= Input =
____
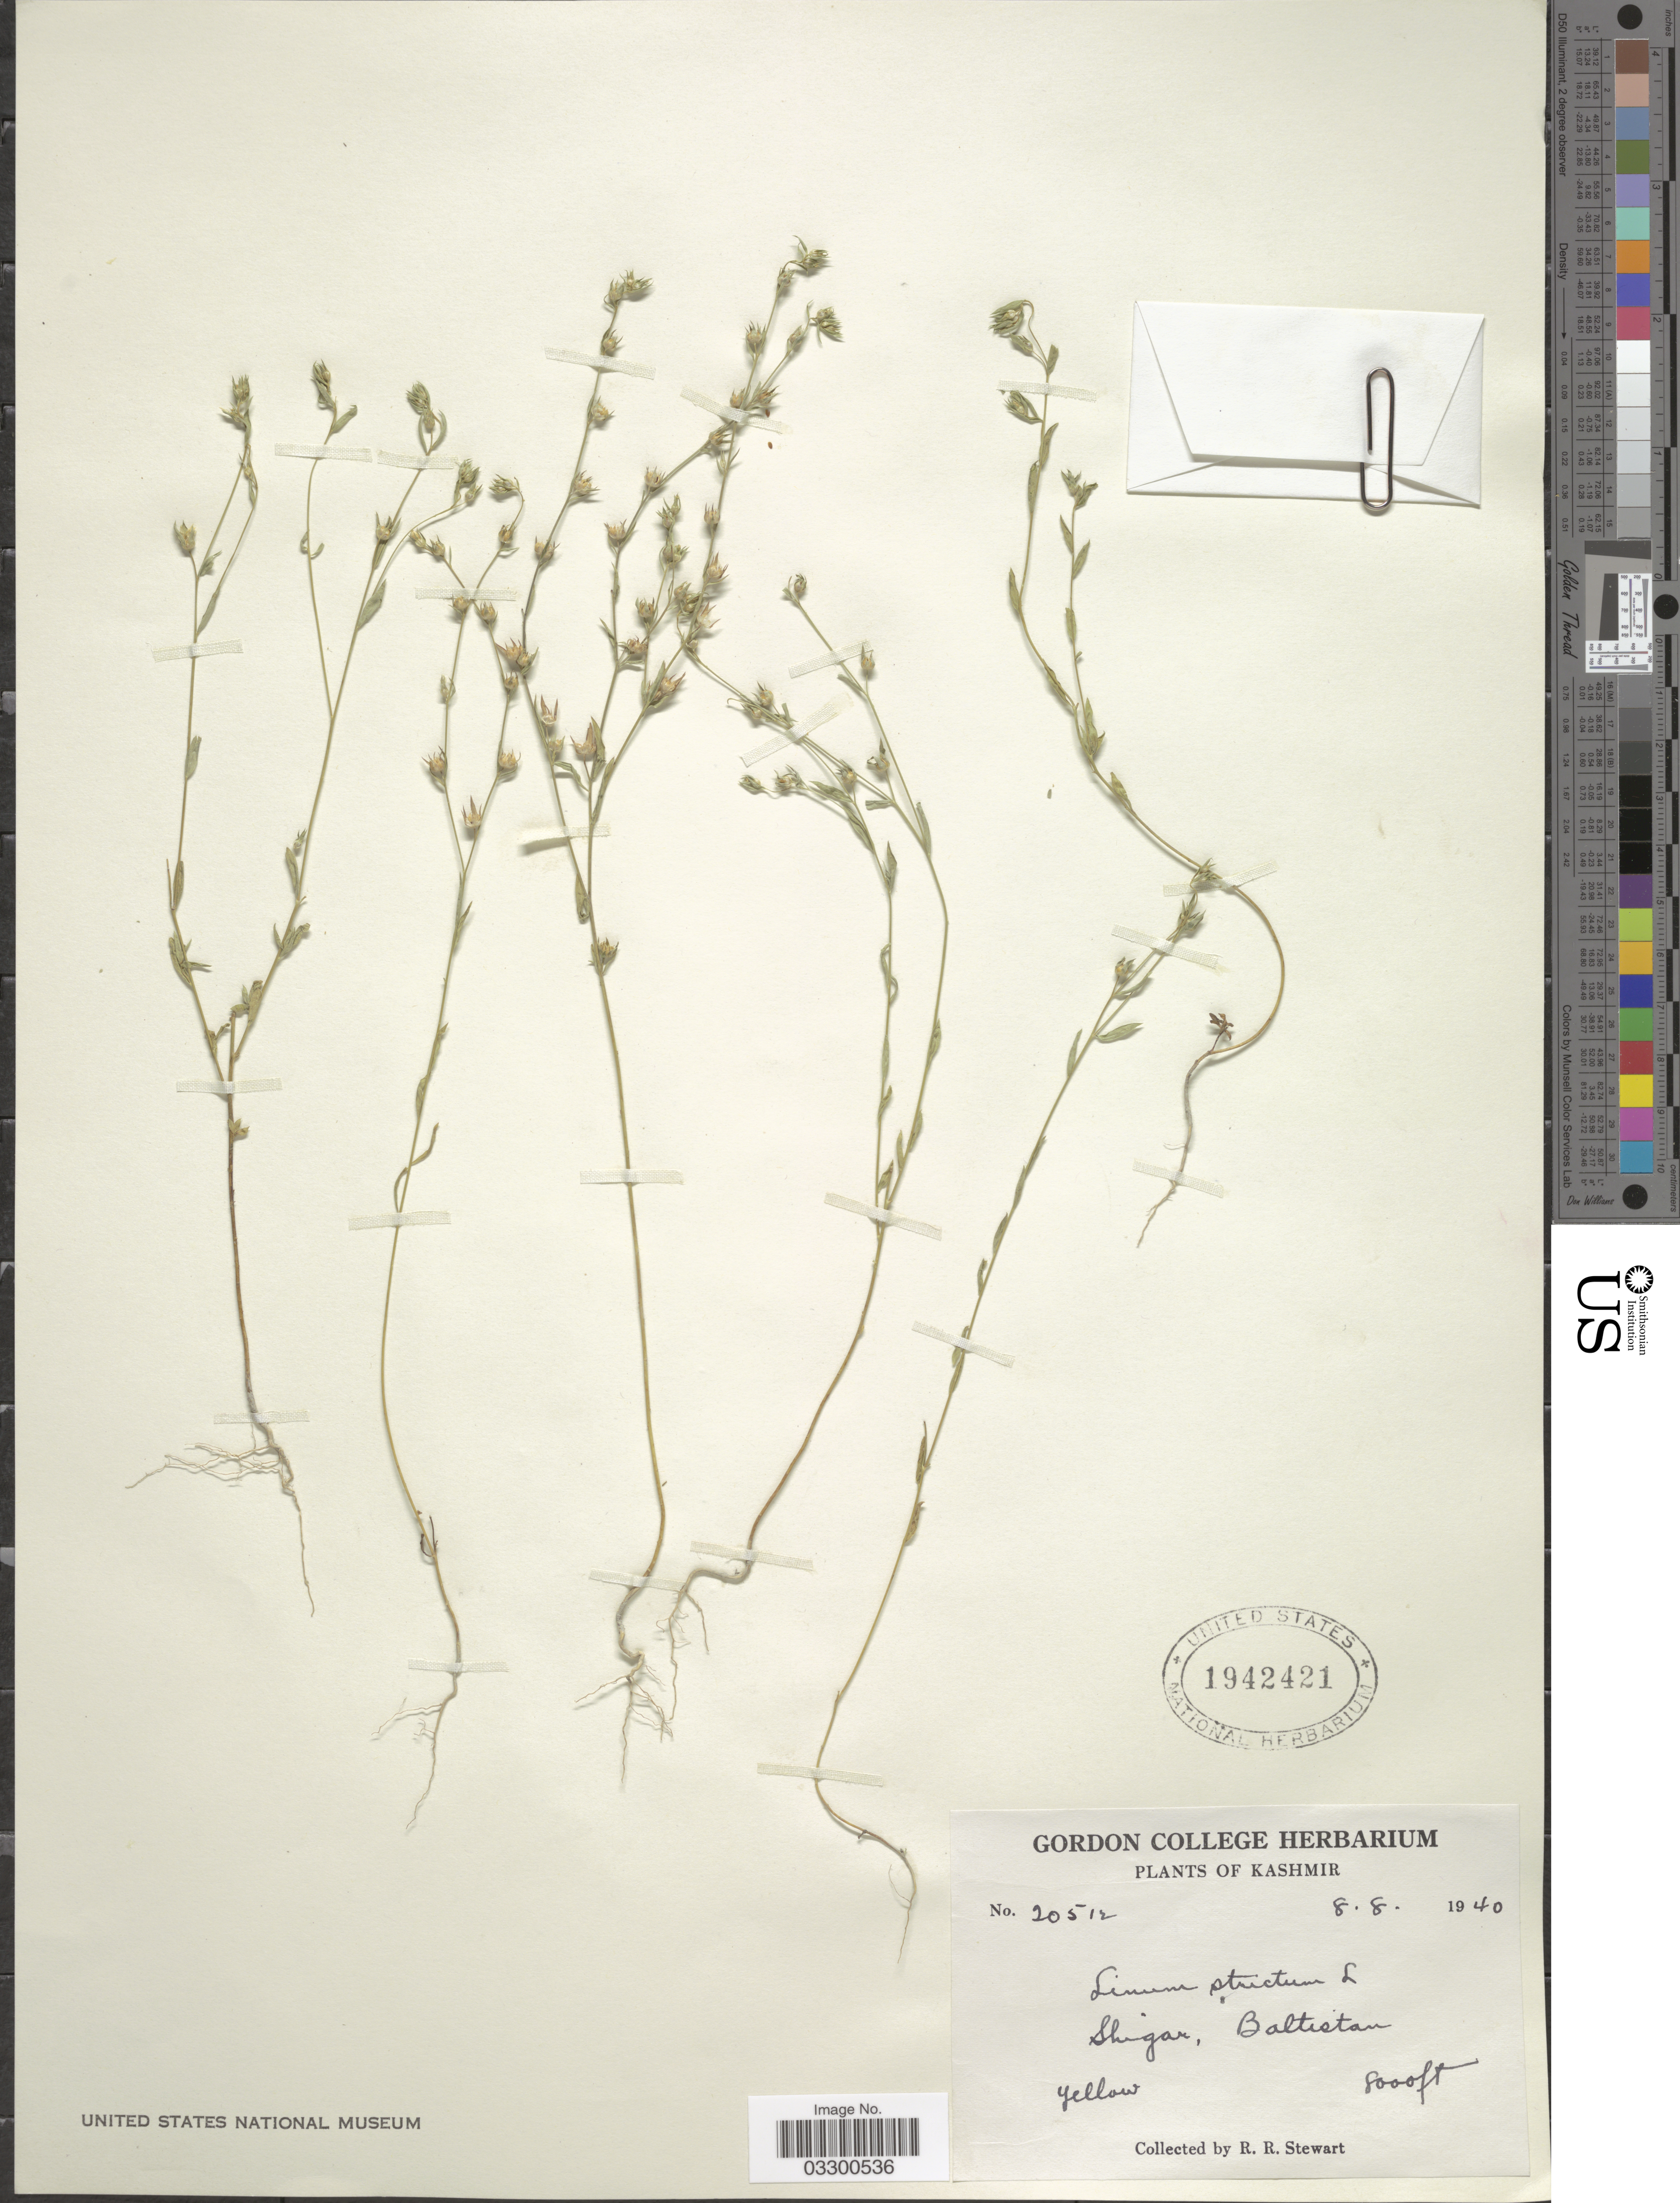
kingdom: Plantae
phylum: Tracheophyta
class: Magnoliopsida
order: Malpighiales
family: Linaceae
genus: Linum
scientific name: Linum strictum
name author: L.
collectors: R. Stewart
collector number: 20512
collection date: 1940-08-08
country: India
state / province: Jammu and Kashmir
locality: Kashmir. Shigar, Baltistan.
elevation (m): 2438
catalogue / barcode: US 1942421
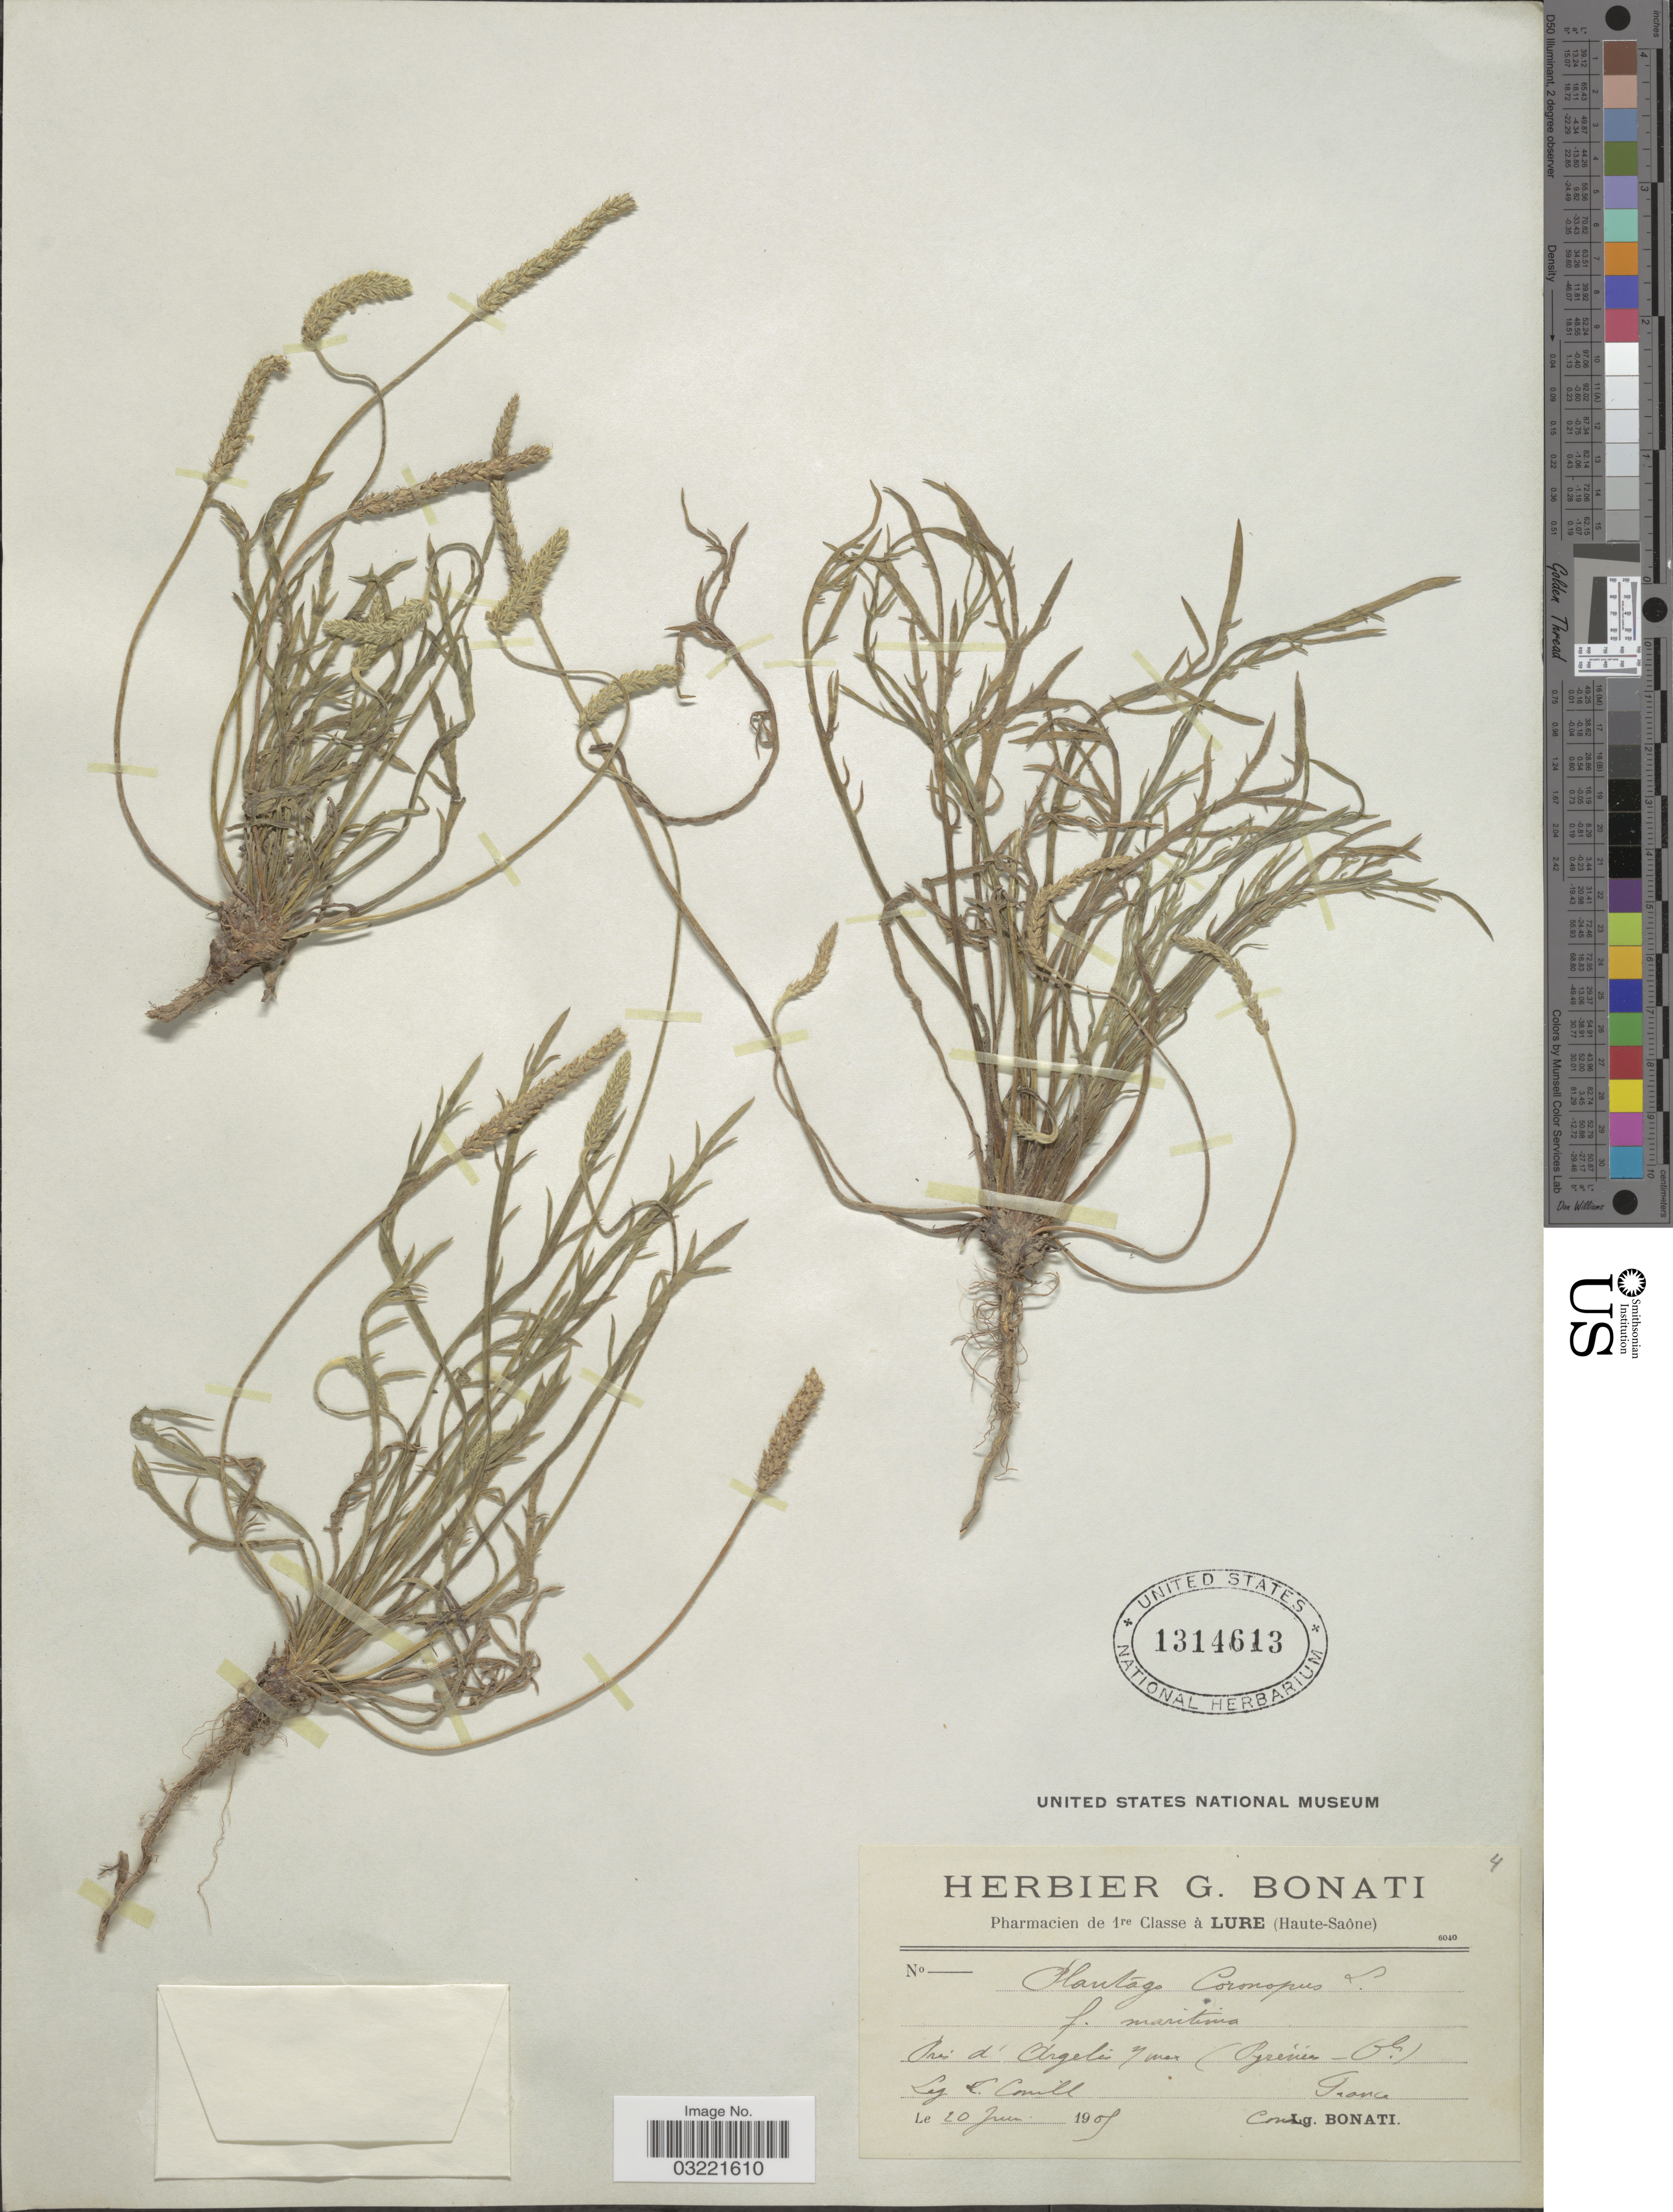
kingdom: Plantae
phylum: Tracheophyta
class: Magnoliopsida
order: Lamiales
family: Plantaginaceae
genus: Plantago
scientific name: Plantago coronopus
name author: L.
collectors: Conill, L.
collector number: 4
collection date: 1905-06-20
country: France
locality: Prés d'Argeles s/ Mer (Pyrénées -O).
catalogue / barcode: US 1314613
____
= Do this =
Please quote every line of the records above verbatim, leaving out the pictures.

= Answer to this problem =
kingdom: Plantae
phylum: Tracheophyta
class: Magnoliopsida
order: Malpighiales
family: Linaceae
genus: Linum
scientific name: Linum strictum
name author: L.
collectors: R. Stewart
collector number: 20512
collection date: 1940-08-08
country: India
state / province: Jammu and Kashmir
locality: Kashmir. Shigar, Baltistan.
elevation (m): 2438
catalogue / barcode: US 1942421
kingdom: Plantae
phylum: Tracheophyta
class: Magnoliopsida
order: Lamiales
family: Plantaginaceae
genus: Plantago
scientific name: Plantago coronopus
name author: L.
collectors: Conill, L.
collector number: 4
collection date: 1905-06-20
country: France
locality: Prés d'Argeles s/ Mer (Pyrénées -O).
catalogue / barcode: US 1314613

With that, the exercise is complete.